[Pixel coordinate boxes]
________

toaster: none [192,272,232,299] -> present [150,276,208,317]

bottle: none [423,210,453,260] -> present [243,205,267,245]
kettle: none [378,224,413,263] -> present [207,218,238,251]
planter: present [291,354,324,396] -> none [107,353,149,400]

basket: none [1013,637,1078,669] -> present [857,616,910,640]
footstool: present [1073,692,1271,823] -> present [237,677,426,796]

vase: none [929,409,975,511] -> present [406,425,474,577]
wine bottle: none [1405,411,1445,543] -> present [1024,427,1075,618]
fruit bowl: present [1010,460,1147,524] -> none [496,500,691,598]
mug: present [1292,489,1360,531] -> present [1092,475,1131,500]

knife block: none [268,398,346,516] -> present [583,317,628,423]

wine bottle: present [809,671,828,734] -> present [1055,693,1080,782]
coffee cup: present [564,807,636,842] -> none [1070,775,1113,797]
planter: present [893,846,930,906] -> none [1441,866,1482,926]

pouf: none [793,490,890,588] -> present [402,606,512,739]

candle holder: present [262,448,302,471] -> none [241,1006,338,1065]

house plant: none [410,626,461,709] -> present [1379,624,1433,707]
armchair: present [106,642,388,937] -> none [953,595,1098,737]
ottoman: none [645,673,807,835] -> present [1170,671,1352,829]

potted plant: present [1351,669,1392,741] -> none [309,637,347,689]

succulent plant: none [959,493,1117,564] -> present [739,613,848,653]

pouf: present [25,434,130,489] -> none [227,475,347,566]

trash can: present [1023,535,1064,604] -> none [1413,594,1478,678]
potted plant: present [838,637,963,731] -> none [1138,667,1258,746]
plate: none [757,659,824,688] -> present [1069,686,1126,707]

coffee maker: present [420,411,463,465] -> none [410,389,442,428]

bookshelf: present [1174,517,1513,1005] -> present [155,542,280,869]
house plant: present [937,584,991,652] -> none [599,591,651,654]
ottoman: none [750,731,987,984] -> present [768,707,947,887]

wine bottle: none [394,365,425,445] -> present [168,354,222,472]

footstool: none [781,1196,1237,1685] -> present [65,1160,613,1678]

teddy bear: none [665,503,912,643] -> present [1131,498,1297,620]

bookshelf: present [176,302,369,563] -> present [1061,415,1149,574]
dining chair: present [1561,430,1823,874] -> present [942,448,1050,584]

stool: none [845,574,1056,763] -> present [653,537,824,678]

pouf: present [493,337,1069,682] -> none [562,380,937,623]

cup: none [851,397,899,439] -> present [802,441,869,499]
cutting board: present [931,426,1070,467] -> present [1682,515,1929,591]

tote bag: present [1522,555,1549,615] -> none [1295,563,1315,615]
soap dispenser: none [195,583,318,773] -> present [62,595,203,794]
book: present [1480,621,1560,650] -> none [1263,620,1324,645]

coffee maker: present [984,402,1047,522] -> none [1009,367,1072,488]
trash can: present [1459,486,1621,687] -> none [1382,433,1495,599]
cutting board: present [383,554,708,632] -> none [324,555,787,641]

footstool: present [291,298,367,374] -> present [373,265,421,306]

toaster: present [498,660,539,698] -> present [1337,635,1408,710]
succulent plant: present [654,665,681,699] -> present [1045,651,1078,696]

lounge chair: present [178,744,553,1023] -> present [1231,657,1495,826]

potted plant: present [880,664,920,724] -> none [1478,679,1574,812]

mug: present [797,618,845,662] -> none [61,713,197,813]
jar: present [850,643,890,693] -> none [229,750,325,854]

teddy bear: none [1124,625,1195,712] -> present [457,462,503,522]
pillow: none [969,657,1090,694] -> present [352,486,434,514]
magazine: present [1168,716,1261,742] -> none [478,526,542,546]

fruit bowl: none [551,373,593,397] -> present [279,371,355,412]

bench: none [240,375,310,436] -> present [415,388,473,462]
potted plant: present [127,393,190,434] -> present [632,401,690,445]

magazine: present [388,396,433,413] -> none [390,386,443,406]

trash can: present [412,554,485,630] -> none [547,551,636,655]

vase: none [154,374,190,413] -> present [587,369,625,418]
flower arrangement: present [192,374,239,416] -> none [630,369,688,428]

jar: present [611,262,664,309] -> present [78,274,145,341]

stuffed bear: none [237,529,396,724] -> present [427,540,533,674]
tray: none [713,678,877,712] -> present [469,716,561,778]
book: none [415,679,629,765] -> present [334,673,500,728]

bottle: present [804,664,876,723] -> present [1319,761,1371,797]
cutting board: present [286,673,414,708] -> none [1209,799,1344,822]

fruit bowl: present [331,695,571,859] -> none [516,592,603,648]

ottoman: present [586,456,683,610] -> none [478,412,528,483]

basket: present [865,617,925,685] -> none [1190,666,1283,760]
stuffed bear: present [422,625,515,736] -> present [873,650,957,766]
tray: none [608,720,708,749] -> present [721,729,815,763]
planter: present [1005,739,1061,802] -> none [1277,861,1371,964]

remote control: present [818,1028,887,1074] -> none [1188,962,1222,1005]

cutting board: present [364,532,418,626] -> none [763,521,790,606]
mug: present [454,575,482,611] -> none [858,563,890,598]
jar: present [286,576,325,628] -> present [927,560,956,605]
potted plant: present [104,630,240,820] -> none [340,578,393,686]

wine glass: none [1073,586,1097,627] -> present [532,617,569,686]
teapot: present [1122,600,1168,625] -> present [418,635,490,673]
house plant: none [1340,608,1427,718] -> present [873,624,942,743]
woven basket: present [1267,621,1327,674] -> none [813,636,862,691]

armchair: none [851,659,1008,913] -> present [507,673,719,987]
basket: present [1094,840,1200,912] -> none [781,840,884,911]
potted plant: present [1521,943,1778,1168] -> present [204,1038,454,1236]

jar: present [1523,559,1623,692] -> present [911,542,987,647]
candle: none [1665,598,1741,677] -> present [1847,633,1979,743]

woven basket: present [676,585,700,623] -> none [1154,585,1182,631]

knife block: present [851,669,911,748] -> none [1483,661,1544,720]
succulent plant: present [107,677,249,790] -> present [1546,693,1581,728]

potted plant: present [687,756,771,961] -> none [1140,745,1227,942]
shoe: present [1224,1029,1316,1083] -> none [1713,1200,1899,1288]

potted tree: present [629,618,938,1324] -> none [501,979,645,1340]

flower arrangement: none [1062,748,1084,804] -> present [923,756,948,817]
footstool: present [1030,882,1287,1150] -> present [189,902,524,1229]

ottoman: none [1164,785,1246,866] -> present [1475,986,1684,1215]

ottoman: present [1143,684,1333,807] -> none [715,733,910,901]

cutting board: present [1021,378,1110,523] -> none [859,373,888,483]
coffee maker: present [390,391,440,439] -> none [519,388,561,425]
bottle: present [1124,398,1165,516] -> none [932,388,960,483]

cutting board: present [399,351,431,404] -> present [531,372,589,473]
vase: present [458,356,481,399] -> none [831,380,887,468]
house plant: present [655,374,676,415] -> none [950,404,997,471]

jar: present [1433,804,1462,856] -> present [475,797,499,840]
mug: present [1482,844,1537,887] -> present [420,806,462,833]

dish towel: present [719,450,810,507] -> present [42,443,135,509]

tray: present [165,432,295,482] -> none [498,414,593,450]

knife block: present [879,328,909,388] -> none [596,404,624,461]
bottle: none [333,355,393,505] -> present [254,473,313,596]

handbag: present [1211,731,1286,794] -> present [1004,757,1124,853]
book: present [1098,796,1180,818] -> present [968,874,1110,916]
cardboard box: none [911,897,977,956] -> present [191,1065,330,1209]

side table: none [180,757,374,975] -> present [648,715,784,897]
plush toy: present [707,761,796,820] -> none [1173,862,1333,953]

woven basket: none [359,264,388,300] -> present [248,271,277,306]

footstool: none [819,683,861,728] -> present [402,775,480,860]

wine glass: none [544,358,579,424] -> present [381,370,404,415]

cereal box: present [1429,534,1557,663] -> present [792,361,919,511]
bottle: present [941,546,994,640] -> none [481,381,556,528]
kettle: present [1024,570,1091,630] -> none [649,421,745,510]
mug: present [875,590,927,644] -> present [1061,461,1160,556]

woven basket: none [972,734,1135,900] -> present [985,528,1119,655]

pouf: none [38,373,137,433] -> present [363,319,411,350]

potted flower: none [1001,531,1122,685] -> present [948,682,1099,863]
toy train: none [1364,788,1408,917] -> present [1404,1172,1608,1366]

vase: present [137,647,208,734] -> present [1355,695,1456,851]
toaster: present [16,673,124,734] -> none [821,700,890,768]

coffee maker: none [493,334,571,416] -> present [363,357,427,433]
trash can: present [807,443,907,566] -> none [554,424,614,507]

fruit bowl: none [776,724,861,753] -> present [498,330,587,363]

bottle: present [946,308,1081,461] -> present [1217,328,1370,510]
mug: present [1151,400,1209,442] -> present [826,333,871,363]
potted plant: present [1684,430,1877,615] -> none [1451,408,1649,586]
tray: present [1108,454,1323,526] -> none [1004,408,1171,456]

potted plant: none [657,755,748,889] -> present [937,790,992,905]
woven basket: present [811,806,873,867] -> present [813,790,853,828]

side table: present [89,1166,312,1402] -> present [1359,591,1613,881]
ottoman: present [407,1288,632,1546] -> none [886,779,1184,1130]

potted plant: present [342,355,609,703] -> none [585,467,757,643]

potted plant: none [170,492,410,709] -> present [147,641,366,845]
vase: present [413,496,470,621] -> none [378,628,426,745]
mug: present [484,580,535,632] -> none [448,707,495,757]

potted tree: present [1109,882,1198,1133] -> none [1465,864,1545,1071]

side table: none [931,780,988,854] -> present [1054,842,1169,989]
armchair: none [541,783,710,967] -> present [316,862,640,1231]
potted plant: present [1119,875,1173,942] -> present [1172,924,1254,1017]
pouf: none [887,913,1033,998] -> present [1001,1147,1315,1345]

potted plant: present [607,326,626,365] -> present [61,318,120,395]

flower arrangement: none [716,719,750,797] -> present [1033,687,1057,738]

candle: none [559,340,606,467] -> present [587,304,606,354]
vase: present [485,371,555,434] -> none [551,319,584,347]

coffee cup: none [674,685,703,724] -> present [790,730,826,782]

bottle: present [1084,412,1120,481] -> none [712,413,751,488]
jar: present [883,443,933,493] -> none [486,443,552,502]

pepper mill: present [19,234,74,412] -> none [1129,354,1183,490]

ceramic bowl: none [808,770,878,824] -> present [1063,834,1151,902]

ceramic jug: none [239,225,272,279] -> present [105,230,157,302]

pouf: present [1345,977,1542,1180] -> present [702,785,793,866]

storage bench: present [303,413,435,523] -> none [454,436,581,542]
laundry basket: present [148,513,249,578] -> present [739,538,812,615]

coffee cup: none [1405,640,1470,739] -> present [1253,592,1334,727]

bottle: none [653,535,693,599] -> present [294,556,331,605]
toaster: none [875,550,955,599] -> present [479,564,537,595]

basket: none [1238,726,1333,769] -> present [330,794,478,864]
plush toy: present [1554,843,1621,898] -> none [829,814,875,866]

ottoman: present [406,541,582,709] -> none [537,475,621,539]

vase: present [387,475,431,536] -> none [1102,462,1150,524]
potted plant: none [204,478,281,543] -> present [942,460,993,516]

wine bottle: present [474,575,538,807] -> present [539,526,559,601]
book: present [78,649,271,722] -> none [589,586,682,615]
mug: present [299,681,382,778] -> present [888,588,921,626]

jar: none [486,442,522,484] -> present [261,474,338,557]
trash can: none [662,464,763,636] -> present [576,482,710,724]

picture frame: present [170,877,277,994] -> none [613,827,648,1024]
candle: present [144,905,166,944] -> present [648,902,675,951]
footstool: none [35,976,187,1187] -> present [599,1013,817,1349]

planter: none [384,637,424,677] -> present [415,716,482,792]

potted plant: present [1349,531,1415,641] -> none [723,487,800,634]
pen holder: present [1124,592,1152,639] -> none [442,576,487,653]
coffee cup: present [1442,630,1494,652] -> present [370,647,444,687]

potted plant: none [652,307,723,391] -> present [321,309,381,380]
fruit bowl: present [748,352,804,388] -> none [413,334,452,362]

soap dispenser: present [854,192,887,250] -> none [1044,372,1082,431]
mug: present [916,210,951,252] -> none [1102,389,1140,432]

________

▶ [Task details] Retype exactly the lines from the start of the entries through the one with "footstool: present [1073,692,1271,823]"; include both ends.

▶ [Response for this exercise]
toaster: none [192,272,232,299] -> present [150,276,208,317]

bottle: none [423,210,453,260] -> present [243,205,267,245]
kettle: none [378,224,413,263] -> present [207,218,238,251]
planter: present [291,354,324,396] -> none [107,353,149,400]

basket: none [1013,637,1078,669] -> present [857,616,910,640]
footstool: present [1073,692,1271,823] -> present [237,677,426,796]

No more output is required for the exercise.